1There is a mountain in northern Mirkwood that has been standing since the beginning of time. While once its peak spilled fumes of steam and ash, now the mountain is quiet. It is rugged and tough, a lone island in a sea of trees. There is a stair leading up its side, small and winding and steep, carved into the stone many years ago. It is called the Watching Stair. The steps are adorned with eyes, hundreds of thousands of pairs of eyes, hewn into the cold, hard rock. They stare at the few travelers of the path, threatening and perilous, a warning to all who wander unaware. They are the eyes of the dead, carved by those who knew them well in life.
At the top of the mountain there is a sacred basin known as Annon, the Gate, and there the carved eyes stop. No stone orbs peer into the silent glade within, for there can be no witnesses but the moon and the stars and the eyes of the Valar.
For there, in the night, death dances.
The steep walls are carved with trees and flowers and woodland animals, but not a single eye is to be seen. The animals turn their faces and avert their gazes in respect for the dead, creeping within the stone trees with blindfolds of leaves and bark. Never do they remove them. For this is the place where elves are sent to Mandos, and here the lost souls of sinners and spies and criminals come to play, dancing under the twilight sky. And yet, in the times of Anor's reign, the living also come. The Silvan elves of the wood burn their deceased in the carved tomb of the mountain's solitary eye, laying the abandoned bodies on a stone table in the center of the clearing and setting a fire to the place that safeguards the road to the Houses of the Dead, for they believe that the body must be destroyed for the soul to truly be free. The elves do not watch, they do not see, but they know, for once again the mountain smokes as if in life.
The Silvan elves believe that life must come from death, and so after the fire has burned down and the fëa has fled away, the Spirit Hunters return to the mountain and collect the ash of their kin. They put it into their open palms and stand at the very edge of the mountain, chanting prayers to Elbereth and Oromë, letting the breath of Manwë pick up the small offerings and carry them into the trees, fertilizing the ground with the life of the deceased.
When first the Sindar came over the mountains into Rhovanion, they were ignorant of the power of the mountain. Only when their forces retreated to its walls did they find the Gate and were educated of its importance by the watchful Tawarwaith.
After that time, it was used as it had been for years uncountable, ferrying the dead to safety, until one day King Thranduil lost his wife, and for the first time, one of the living ventured into Annon at night.
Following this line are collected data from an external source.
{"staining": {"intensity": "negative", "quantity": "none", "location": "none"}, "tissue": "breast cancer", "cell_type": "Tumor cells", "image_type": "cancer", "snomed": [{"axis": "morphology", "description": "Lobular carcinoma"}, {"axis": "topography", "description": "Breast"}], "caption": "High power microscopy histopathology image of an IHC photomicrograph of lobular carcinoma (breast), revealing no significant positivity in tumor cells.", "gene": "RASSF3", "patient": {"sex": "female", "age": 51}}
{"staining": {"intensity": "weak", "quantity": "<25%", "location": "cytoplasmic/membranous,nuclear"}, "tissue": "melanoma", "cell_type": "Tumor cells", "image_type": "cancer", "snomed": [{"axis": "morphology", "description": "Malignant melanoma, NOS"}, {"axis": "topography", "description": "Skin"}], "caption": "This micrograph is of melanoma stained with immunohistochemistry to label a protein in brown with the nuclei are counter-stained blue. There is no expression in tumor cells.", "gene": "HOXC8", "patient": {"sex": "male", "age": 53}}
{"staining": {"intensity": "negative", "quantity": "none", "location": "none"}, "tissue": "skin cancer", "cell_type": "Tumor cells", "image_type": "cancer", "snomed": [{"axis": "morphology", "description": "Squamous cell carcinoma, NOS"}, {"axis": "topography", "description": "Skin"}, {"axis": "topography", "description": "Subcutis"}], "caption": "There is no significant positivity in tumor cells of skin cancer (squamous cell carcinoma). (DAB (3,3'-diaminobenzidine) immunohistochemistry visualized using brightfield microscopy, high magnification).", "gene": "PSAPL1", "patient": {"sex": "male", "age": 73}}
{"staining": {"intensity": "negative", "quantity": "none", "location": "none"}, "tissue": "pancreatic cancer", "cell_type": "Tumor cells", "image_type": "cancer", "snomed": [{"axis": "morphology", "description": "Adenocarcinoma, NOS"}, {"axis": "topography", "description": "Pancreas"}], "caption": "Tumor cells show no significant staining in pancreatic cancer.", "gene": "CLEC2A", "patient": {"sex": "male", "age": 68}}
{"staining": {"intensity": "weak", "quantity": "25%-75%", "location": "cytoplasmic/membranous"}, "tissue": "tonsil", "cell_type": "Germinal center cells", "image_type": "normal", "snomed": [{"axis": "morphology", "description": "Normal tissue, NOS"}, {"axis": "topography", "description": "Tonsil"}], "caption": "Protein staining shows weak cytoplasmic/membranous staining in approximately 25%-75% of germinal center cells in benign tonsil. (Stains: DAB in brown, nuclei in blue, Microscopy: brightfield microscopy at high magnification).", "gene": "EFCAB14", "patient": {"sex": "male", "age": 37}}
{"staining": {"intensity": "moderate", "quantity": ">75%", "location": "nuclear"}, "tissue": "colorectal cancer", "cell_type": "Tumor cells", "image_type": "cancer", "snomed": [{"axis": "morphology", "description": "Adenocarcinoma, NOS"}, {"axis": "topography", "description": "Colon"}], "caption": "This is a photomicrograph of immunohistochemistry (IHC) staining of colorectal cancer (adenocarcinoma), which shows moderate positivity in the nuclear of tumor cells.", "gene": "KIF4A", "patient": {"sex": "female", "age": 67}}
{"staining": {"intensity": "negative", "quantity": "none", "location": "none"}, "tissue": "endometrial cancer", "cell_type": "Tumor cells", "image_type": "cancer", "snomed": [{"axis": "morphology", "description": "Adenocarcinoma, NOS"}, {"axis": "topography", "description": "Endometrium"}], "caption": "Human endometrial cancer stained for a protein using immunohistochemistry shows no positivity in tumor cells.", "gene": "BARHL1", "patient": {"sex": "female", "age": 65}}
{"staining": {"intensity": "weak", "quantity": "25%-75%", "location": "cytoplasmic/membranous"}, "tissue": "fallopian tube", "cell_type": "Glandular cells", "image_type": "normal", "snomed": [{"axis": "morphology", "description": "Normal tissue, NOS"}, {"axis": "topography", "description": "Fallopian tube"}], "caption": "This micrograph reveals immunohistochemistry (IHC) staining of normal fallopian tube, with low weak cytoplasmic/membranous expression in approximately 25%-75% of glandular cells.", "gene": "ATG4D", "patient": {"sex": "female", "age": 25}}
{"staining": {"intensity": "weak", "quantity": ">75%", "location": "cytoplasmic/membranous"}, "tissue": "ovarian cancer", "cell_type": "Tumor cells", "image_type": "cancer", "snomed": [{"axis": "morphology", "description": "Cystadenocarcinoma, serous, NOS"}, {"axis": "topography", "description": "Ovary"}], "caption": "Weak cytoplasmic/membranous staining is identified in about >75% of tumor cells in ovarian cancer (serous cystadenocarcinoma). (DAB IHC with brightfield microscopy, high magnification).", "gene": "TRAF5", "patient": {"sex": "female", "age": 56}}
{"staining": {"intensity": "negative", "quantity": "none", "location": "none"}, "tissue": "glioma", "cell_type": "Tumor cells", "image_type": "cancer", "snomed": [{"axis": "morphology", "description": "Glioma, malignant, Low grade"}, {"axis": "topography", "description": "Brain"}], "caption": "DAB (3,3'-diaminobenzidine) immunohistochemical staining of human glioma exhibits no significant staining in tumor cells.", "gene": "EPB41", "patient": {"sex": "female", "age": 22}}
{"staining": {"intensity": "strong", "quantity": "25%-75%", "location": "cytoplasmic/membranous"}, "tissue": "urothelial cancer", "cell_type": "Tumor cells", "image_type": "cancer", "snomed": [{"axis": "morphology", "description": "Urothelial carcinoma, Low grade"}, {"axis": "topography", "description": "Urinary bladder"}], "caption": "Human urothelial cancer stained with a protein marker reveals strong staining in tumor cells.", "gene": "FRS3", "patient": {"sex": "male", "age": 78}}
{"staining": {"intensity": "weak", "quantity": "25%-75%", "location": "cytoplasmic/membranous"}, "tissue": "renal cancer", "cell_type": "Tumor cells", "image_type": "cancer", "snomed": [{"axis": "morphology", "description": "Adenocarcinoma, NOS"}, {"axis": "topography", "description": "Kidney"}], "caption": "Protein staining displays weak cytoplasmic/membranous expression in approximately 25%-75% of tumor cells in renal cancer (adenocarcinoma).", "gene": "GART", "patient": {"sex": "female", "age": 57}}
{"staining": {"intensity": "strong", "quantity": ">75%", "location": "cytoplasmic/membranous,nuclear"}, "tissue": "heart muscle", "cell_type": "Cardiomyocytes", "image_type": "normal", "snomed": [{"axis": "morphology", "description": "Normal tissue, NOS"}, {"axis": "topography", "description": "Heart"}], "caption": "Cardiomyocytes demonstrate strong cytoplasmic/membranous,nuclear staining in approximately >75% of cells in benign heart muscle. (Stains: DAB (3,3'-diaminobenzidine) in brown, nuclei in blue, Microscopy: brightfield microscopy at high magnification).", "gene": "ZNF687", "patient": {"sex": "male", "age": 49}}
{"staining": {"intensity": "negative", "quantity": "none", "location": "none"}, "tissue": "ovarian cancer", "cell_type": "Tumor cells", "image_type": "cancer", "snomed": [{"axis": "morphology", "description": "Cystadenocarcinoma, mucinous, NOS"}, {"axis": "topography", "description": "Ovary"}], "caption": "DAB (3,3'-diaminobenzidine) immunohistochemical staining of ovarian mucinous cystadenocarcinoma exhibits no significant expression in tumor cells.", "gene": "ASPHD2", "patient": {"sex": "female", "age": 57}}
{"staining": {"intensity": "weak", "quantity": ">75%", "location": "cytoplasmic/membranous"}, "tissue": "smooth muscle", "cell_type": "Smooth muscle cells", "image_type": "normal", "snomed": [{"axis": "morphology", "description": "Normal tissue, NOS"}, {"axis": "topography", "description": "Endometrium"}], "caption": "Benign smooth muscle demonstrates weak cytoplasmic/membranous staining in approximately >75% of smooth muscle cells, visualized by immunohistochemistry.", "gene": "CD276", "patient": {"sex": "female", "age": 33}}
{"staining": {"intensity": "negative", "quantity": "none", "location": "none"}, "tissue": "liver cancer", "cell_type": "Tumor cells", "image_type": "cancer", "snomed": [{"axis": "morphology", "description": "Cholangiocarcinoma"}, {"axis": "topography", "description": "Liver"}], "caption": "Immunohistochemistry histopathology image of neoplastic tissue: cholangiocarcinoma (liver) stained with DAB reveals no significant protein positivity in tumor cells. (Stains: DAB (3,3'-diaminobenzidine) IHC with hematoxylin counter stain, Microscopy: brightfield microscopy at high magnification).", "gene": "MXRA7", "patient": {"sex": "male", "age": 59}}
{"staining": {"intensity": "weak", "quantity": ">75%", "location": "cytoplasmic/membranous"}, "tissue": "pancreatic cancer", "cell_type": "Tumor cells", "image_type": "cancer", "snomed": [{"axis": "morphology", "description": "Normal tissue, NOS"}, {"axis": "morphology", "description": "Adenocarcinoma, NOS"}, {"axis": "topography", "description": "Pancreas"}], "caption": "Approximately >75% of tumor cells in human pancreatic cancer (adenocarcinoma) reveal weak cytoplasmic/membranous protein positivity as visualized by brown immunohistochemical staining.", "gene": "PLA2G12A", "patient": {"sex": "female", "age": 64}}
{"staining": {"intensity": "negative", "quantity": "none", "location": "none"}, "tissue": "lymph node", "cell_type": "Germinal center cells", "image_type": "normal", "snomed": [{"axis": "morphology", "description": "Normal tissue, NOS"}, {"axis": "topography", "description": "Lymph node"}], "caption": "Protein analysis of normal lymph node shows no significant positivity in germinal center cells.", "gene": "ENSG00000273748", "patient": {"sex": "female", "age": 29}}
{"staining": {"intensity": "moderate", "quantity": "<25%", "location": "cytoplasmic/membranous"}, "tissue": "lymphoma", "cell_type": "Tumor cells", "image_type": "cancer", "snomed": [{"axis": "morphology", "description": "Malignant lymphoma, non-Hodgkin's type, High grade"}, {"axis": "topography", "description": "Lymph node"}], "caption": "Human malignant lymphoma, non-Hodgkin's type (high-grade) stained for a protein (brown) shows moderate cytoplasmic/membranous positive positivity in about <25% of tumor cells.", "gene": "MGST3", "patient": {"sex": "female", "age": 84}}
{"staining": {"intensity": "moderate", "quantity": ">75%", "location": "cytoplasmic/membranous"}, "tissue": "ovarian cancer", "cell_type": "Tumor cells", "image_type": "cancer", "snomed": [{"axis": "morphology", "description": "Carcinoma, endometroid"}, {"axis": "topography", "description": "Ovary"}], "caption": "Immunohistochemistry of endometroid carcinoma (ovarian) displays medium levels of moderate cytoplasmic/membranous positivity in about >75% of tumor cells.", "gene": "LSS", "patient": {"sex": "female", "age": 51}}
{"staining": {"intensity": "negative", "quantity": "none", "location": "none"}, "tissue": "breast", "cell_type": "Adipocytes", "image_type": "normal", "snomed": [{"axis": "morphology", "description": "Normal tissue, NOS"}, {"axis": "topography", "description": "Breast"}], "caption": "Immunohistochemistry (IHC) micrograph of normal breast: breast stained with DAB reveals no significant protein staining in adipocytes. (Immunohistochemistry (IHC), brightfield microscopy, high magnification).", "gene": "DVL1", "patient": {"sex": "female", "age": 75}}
Stricken with grief, the king climbed the Watching Stair at dusk and laid himself upon the stone table, for he could feel the presence of his lost love, and he took comfort in the residual warmth of her soul. As the stars began to show their tiny silver faces, so did other things. The Lost appeared, argent and shimmering, beautiful in death. And as the light of Arien's vessel faded, so the light of the Lost grew in strength. And then Eretel stepped forward and reached out a hand to her husband, and he took it, and she led him into the Realm of Spirits, and his body was left behind, cold and lifeless upon the sacred table.
All night did they dance, frolicking around a funeral pyre of freezing blue flames, and the carved animals appeared to move, shrinking away from the light of the spirits and their cold fires. When dawn came and the stars began to fade, Eretel lead Thranduil back to the stone table, and after a soft kiss, she pressed his freed soul back into his waiting body and faded away. The king breathed again, his heart began to beat anew, and he stood up and walked down the mountain to return to his duties.
He came often again to Annon, dancing with death, for there he could be with those who had chosen to remain in Middle-Earth as wanderers. It was a warm feeling, to see those who were dead, but it was also cold, for the nights spent felt like fleeting moments, the thrill and freedom of the Spirit Realm making the world of the living seem dull and constricting. Walking is not so easy when one has learned how to fly.
And though it brought him great sorrow, the King continued to visit the dead in secret, stealing away in the night to fly with those who are lost.